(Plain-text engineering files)

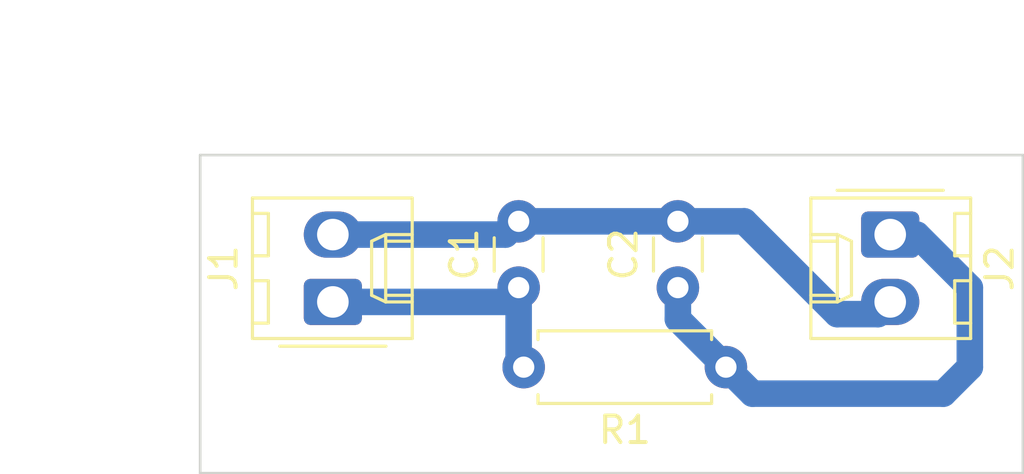
<source format=kicad_pcb>
(kicad_pcb (version 20211014) (generator pcbnew)

  (general
    (thickness 1.6)
  )

  (paper "A4")
  (title_block
    (title "Filter A + B")
  )

  (layers
    (0 "F.Cu" signal)
    (31 "B.Cu" signal)
    (32 "B.Adhes" user "B.Adhesive")
    (33 "F.Adhes" user "F.Adhesive")
    (34 "B.Paste" user)
    (35 "F.Paste" user)
    (36 "B.SilkS" user "B.Silkscreen")
    (37 "F.SilkS" user "F.Silkscreen")
    (38 "B.Mask" user)
    (39 "F.Mask" user)
    (40 "Dwgs.User" user "User.Drawings")
    (41 "Cmts.User" user "User.Comments")
    (42 "Eco1.User" user "User.Eco1")
    (43 "Eco2.User" user "User.Eco2")
    (44 "Edge.Cuts" user)
    (45 "Margin" user)
    (46 "B.CrtYd" user "B.Courtyard")
    (47 "F.CrtYd" user "F.Courtyard")
    (48 "B.Fab" user)
    (49 "F.Fab" user)
    (50 "User.1" user)
    (51 "User.2" user)
    (52 "User.3" user)
    (53 "User.4" user)
    (54 "User.5" user)
    (55 "User.6" user)
    (56 "User.7" user)
    (57 "User.8" user)
    (58 "User.9" user)
  )

  (setup
    (pad_to_mask_clearance 0)
    (aux_axis_origin -119.5 -79)
    (grid_origin -119.5 -79)
    (pcbplotparams
      (layerselection 0x00010fc_ffffffff)
      (disableapertmacros false)
      (usegerberextensions false)
      (usegerberattributes true)
      (usegerberadvancedattributes true)
      (creategerberjobfile true)
      (svguseinch false)
      (svgprecision 6)
      (excludeedgelayer true)
      (plotframeref false)
      (viasonmask false)
      (mode 1)
      (useauxorigin false)
      (hpglpennumber 1)
      (hpglpenspeed 20)
      (hpglpendiameter 15.000000)
      (dxfpolygonmode true)
      (dxfimperialunits true)
      (dxfusepcbnewfont true)
      (psnegative false)
      (psa4output false)
      (plotreference true)
      (plotvalue true)
      (plotinvisibletext false)
      (sketchpadsonfab false)
      (subtractmaskfromsilk false)
      (outputformat 1)
      (mirror false)
      (drillshape 1)
      (scaleselection 1)
      (outputdirectory "")
    )
  )

  (net 0 "")
  (net 1 "Board_0-Net-(C1-Pad1)")
  (net 2 "Board_0-Net-(C2-Pad1)")
  (net 3 "Board_0-Net-(J1-Pad2)")

  (footprint "Connector_Molex:Molex_KK-254_AE-6410-02A_1x02_P2.54mm_Vertical" (layer "F.Cu") (at 20 20.54 90))

  (footprint "Connector_Molex:Molex_KK-254_AE-6410-02A_1x02_P2.54mm_Vertical" (layer "F.Cu") (at 41 18 -90))

  (footprint "Capacitor_THT:C_Disc_D3.0mm_W1.6mm_P2.50mm" (layer "F.Cu") (at 27 20 90))

  (footprint "Resistor_THT:R_Axial_DIN0207_L6.3mm_D2.5mm_P7.62mm_Horizontal" (layer "F.Cu") (at 34.81 23 180))

  (footprint "Capacitor_THT:C_Disc_D3.0mm_W1.6mm_P2.50mm" (layer "F.Cu") (at 33 20 90))

  (footprint "kikit:Board" (layer "F.Cu") (at 17 15))

  (gr_line (start 46 27) (end 46 27) (layer "Edge.Cuts") (width 0.1) (tstamp 3a4c9b05-be7c-441e-a1e7-27536ac7c4cd))
  (gr_line (start 46 15) (end 46 27) (layer "Edge.Cuts") (width 0.1) (tstamp 6199bd18-68ee-4bbb-9dd1-35eabf9c7252))
  (gr_line (start 15 27) (end 15 15) (layer "Edge.Cuts") (width 0.1) (tstamp 6f9542d3-7ff8-48e7-b205-3c5d4dc754c3))
  (gr_line (start 46 27) (end 15 27) (layer "Edge.Cuts") (width 0.1) (tstamp b888b6b1-4b55-4191-97a2-1551820f43fb))
  (gr_line (start 15 15) (end 46 15) (layer "Edge.Cuts") (width 0.1) (tstamp c3118582-37f9-495c-a6fa-7c5282d045f3))

  (segment (start 27 20) (end 27 22.81) (width 1) (layer "B.Cu") (net 1) (tstamp 9b6a36d9-dd8e-4478-89cf-964f37b93660))
  (segment (start 20 20.54) (end 26.46 20.54) (width 1) (layer "B.Cu") (net 1) (tstamp 9e6d15ea-d008-4661-90d7-974aec9c396e))
  (segment (start 27 22.81) (end 27.19 23) (width 1) (layer "B.Cu") (net 1) (tstamp dd998522-dea9-4881-af68-ddeb80b3613d))
  (segment (start 26.46 20.54) (end 27 20) (width 1) (layer "B.Cu") (net 1) (tstamp e9c38959-2717-4617-acf8-fda460ed143f))
  (segment (start 33 21.19) (end 34.81 23) (width 1) (layer "B.Cu") (net 2) (tstamp 052026d3-bd65-42b2-8964-99b45c0ef169))
  (segment (start 44 20) (end 44 23) (width 1) (layer "B.Cu") (net 2) (tstamp 0f034afe-b6d9-42af-b21d-8e367bb50d50))
  (segment (start 33 20) (end 33 21.19) (width 1) (layer "B.Cu") (net 2) (tstamp 35257455-01bf-416a-8ffe-64dfcbe7fe82))
  (segment (start 35.81 24) (end 34.81 23) (width 1) (layer "B.Cu") (net 2) (tstamp 5cc8036a-db11-40f7-9729-9cdeec67aeb3))
  (segment (start 44 23) (end 43 24) (width 1) (layer "B.Cu") (net 2) (tstamp 8b63ea97-60ab-4abe-9d50-4408d7513bb5))
  (segment (start 43 24) (end 35.81 24) (width 1) (layer "B.Cu") (net 2) (tstamp 8d7b4a04-917a-487f-9982-b0abe702e891))
  (segment (start 42 18) (end 44 20) (width 1) (layer "B.Cu") (net 2) (tstamp 9f1aeff3-816d-4c13-accc-bf43d27fd49c))
  (segment (start 41 18) (end 42 18) (width 1) (layer "B.Cu") (net 2) (tstamp d3d66d15-1ac1-4ca6-afa7-62054b3ec444))
  (segment (start 35.5 17.5) (end 39 21) (width 1) (layer "B.Cu") (net 3) (tstamp 10903efb-53fd-4bd4-a42f-8b0d6e1f0da8))
  (segment (start 40.54 21) (end 41 20.54) (width 1) (layer "B.Cu") (net 3) (tstamp 7d862bd9-e231-49e8-b62a-2a4d5ece8efb))
  (segment (start 39 21) (end 40.54 21) (width 1) (layer "B.Cu") (net 3) (tstamp 81f29d2e-db72-494a-bd02-3cda6ae0c87a))
  (segment (start 20 18) (end 26.5 18) (width 1) (layer "B.Cu") (net 3) (tstamp 930a57af-1631-4a83-8804-2f0e9083354c))
  (segment (start 26.5 18) (end 27 17.5) (width 1) (layer "B.Cu") (net 3) (tstamp 9647f75d-8102-459c-b62e-984391193472))
  (segment (start 33 17.5) (end 35.5 17.5) (width 1) (layer "B.Cu") (net 3) (tstamp a94a0d2a-25ca-4b92-83a4-64fdd23dd24d))
  (segment (start 27 17.5) (end 33 17.5) (width 1) (layer "B.Cu") (net 3) (tstamp f2023103-9ede-41b1-9491-88a09f45e81f))

)

</source>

EXERCISE GOAL: Go line by line through the records and copy those that contain the word "footprint".

WORKED SOLUTION:
  (footprint "Connector_Molex:Molex_KK-254_AE-6410-02A_1x02_P2.54mm_Vertical" (layer "F.Cu") (at 20 20.54 90))
  (footprint "Connector_Molex:Molex_KK-254_AE-6410-02A_1x02_P2.54mm_Vertical" (layer "F.Cu") (at 41 18 -90))
  (footprint "Capacitor_THT:C_Disc_D3.0mm_W1.6mm_P2.50mm" (layer "F.Cu") (at 27 20 90))
  (footprint "Resistor_THT:R_Axial_DIN0207_L6.3mm_D2.5mm_P7.62mm_Horizontal" (layer "F.Cu") (at 34.81 23 180))
  (footprint "Capacitor_THT:C_Disc_D3.0mm_W1.6mm_P2.50mm" (layer "F.Cu") (at 33 20 90))
  (footprint "kikit:Board" (layer "F.Cu") (at 17 15))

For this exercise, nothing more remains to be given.